Unfortunately, the change process in some countries reached the point of active combat between the established government and the portion of the population seeking change, often called revolutionaries or rebels. Libya and Syria are two such countries; the multifaceted nature of the conflict, with several groups competing for their own desired ends, makes creation of a peaceful resolution more challenging.

Popular uprisings of citizens seeking governmental change have occurred this year in Bosnia, Brazil, Greece, Iran, Jordan, Portugal, Spain, Turkey, Ukraine, and most recently in Hong Kong.
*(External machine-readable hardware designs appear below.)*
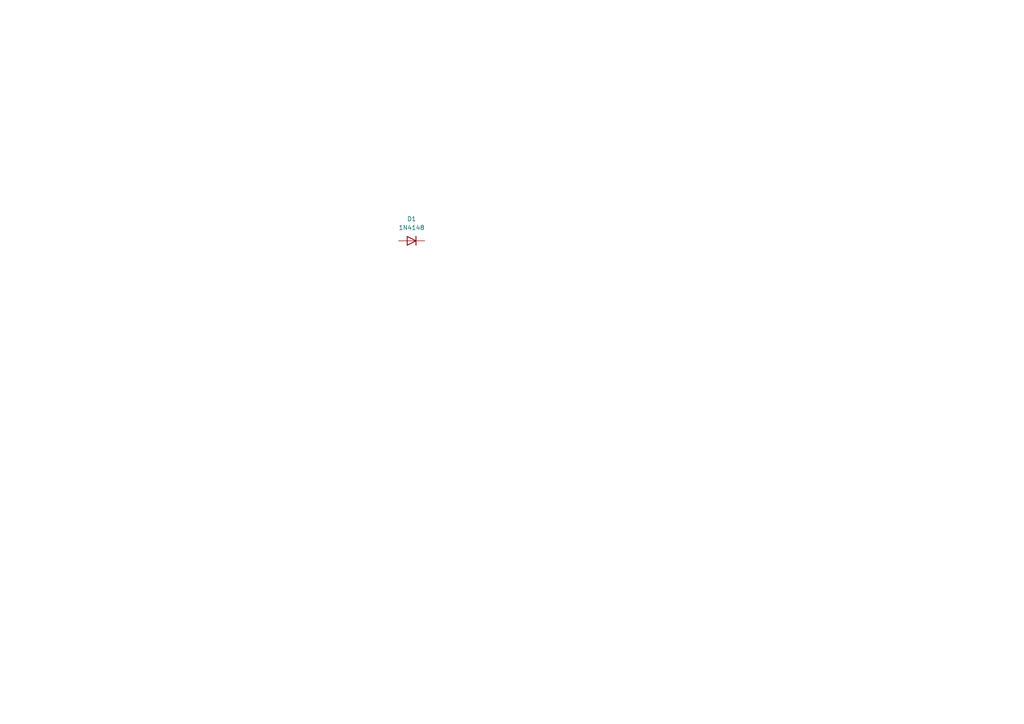
<source format=kicad_sch>
(kicad_sch
	(version 20231120)
	(generator "eeschema")
	(generator_version "8.0")
	(uuid "b1f26375-447c-4b32-a9b6-0cd202f56c57")
	(paper "A4")
	
	(symbol
		(lib_id "Diode:1N4148")
		(at 119.38 69.85 180)
		(unit 1)
		(exclude_from_sim no)
		(in_bom yes)
		(on_board yes)
		(dnp no)
		(fields_autoplaced yes)
		(uuid "9a047aa8-ab1e-460a-acb4-81498b7ac2d7")
		(property "Reference" "D1"
			(at 119.38 63.5 0)
			(effects
				(font
					(size 1.27 1.27)
				)
			)
		)
		(property "Value" "1N4148"
			(at 119.38 66.04 0)
			(effects
				(font
					(size 1.27 1.27)
				)
			)
		)
		(property "Footprint" "Diode_THT:D_DO-35_SOD27_P7.62mm_Horizontal"
			(at 119.38 69.85 0)
			(effects
				(font
					(size 1.27 1.27)
				)
				(hide yes)
			)
		)
		(property "Datasheet" "https://assets.nexperia.com/documents/data-sheet/1N4148_1N4448.pdf"
			(at 119.38 69.85 0)
			(effects
				(font
					(size 1.27 1.27)
				)
				(hide yes)
			)
		)
		(property "Description" "100V 0.15A standard switching diode, DO-35"
			(at 119.38 69.85 0)
			(effects
				(font
					(size 1.27 1.27)
				)
				(hide yes)
			)
		)
		(property "Sim.Device" "D"
			(at 119.38 69.85 0)
			(effects
				(font
					(size 1.27 1.27)
				)
				(hide yes)
			)
		)
		(property "Sim.Pins" "1=K 2=A"
			(at 119.38 69.85 0)
			(effects
				(font
					(size 1.27 1.27)
				)
				(hide yes)
			)
		)
		(pin "2"
			(uuid "11f307ac-e5fe-43ce-bbdc-ecbf4eb6e9e3")
		)
		(pin "1"
			(uuid "795cf93c-6f18-4a57-a30c-6cf97b07f358")
		)
		(instances
			(project "Prova"
				(path "/b1f26375-447c-4b32-a9b6-0cd202f56c57"
					(reference "D1")
					(unit 1)
				)
			)
		)
	)
	(sheet_instances
		(path "/"
			(page "1")
		)
	)
)
</source>
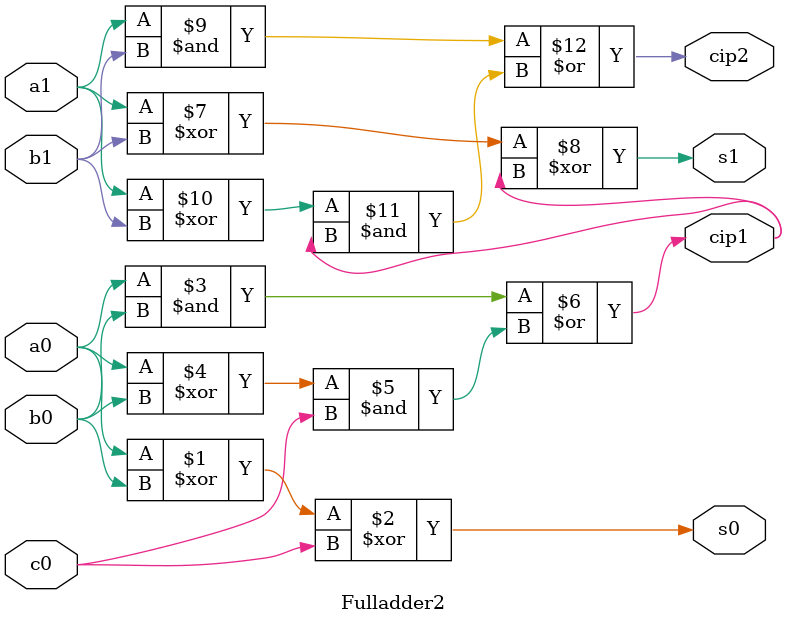
<source format=v>
module Fulladder2(c0,a0,b0,a1,b1,s0,s1,cip1,cip2);
  input   c0,a0,b0,a1,b1; 
  output  s0,cip1,s1,cip2; 

  assign  s0=(a0^b0)^c0;
  assign  cip1=(a0&b0)|((a0^b0)&c0);
  assign  s1=(a1^b1)^cip1;
  assign  cip2=(a1&b1)|((a1^b1)&cip1);

endmodule

</source>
Although much smaller in size and scope, demonstrations took place in Ferguson, Missouri in 2014, where people protested the local government’s handling of a controversial shooting by the police.

The internal situation in the Ukraine is compounded by military aggression from neighboring Russia, which forcibly annexed the Crimean Peninsula, a geographic region of Ukraine, in early 2014 and threatens further military action in that area. This is an example of conflict driven by a desire to gain wealth and power in the form of land and resources. The United States and the European Union are watching the developing crisis closely and have implemented economic sanctions against Russia.

A painting of the Boston Tea Party.
Figure 17.11 What symbols of the Boston Tea Party are represented in this painting? How might a symbolic interactionist explain the way the modern-day Tea Party has reclaimed and repurposed these symbolic meanings? (Photo courtesy of Wikimedia Commons)

Symbolic Interactionism

Other sociologists study government and power by relying on the framework of symbolic interactionism, which is grounded in the works of Max Weber and George H. Mead.

Symbolic interactionism, as it pertains to government, focuses its attention on figures, emblems, or individuals that represent power and authority. Many diverse entities in larger society can be considered symbolic: trees, doves, wedding rings. Images that represent the power and authority of the United States include the White House, the eagle, and the American flag. The Seal of the President of the United States, along with the office in general, incites respect and reverence in many Americans.

Symbolic interactionists are not interested in large structures such as the government. As micro-sociologists, they are more interested in the face-to-face aspects of politics. In reality, much of politics consists of face-to-face backroom meetings and lobbyist efforts. What the public often sees is the front porch of politics that is sanitized by the media through gatekeeping.

Symbolic interactionists are most interested in the interaction between these small groups who make decisions, or in the case of some recent congressional committees, demonstrate the inability to make any decisions at all. The heart of politics is the result of interaction between individuals and small groups over periods of time. These meetings produce new meanings and perspectives that individuals use to make sure there are future interactions.